Fragmento:
----------------------------------------
Lector, tu bien conoces al delicado monstruo

-¡Hipócrita lector- mi prójimo- mi hermano!

Charles Baudelaire, Au lecteur

Son los días en que anocheces tarareando el estribillo de Miguel Hernández, en la versión de Serrat: “Menos tu vientre, todo es confuso”. Ante el delirio del absurdo, embotado por un hálito poético-romántico-depresivo, te entran unas ganas irresistibles de rematar con los dos tercetos finales de un soneto perteneciente al mismo poeta español que fue condenado a pena de muerte por el régimen del dictador Francisco Franco pero se le conmutó a 30 años de cárcel que no pudo cumplir porque murió de tuberculosis en una prisión de Alicante:

Me callaré, me apartaré, si puedo

con mi pena constante, instante, plena,

a donde ni has de oírme ni he de verte.
----------------------------------------
Líneas proporcionadas:

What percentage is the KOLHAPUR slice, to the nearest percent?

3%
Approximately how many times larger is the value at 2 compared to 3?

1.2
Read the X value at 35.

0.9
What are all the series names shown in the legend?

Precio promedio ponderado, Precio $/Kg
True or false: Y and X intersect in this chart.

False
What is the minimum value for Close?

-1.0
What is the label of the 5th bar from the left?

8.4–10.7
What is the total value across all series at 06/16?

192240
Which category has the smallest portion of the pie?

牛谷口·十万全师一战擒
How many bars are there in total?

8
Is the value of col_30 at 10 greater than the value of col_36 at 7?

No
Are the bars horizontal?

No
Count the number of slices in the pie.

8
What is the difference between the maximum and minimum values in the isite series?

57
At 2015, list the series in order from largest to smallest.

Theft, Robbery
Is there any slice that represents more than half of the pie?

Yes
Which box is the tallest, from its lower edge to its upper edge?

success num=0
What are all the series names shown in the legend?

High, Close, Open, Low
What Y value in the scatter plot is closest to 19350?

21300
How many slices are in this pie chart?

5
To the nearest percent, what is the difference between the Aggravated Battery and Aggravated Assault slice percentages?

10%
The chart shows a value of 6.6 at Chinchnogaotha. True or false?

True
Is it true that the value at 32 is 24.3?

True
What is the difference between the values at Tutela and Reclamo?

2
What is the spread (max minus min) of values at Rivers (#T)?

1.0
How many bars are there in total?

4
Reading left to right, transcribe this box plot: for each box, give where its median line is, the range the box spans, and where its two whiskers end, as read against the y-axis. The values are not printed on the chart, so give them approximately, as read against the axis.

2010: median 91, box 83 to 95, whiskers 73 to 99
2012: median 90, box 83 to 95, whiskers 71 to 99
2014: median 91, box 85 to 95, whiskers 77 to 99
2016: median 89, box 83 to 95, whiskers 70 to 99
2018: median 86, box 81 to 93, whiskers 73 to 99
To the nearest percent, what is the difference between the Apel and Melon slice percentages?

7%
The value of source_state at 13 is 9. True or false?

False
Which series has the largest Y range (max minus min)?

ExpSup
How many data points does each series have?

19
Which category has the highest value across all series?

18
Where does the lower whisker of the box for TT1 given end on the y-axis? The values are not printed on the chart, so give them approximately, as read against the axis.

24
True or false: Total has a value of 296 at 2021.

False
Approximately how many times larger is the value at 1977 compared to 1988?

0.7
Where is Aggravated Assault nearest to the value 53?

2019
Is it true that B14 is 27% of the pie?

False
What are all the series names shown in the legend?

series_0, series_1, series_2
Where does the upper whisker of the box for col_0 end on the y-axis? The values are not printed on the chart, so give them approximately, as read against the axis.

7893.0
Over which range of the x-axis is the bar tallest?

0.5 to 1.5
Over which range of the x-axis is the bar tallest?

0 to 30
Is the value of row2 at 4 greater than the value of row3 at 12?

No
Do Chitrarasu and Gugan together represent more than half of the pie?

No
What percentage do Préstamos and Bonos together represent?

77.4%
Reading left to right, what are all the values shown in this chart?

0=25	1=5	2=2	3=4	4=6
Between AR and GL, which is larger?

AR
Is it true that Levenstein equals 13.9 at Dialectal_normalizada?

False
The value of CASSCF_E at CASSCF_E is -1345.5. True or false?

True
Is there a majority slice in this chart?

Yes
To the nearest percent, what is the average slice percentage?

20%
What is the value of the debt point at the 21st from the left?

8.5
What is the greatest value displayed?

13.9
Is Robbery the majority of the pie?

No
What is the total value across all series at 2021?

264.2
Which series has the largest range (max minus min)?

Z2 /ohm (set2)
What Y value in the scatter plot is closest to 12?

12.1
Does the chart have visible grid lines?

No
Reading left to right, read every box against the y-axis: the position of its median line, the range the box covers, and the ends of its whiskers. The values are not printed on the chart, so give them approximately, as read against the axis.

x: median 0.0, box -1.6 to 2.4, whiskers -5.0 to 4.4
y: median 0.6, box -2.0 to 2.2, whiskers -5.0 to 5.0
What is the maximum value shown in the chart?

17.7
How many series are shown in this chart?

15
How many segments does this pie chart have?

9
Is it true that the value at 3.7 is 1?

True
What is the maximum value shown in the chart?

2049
----------------------------------------
Consigna 1: Según el texto sobre Miguel Hernández, ¿de qué murió el poeta y en qué lugar?
Consigna 2: Reanuda el texto sobre Miguel Hernández a partir de su último verso.

Tu respuesta 1: Murió de tuberculosis en una prisión de Alicante.

Tu respuesta 2:
Me voy, amor, me voy pero me quedo,

pero me voy, desierto y sin arena:

adiós, amor, adiós hasta la muerte.

DE REMATE: Imagino las reacciones uribistas a esta columna: “Supérelo, mamerto, deje gobernar, váyase pa’ México”. A lo cual podría responder que “me parece buena idea, pediré asilo en México. O les venderé aguacates hass. Allá sí se impuso la cordura, manitos”.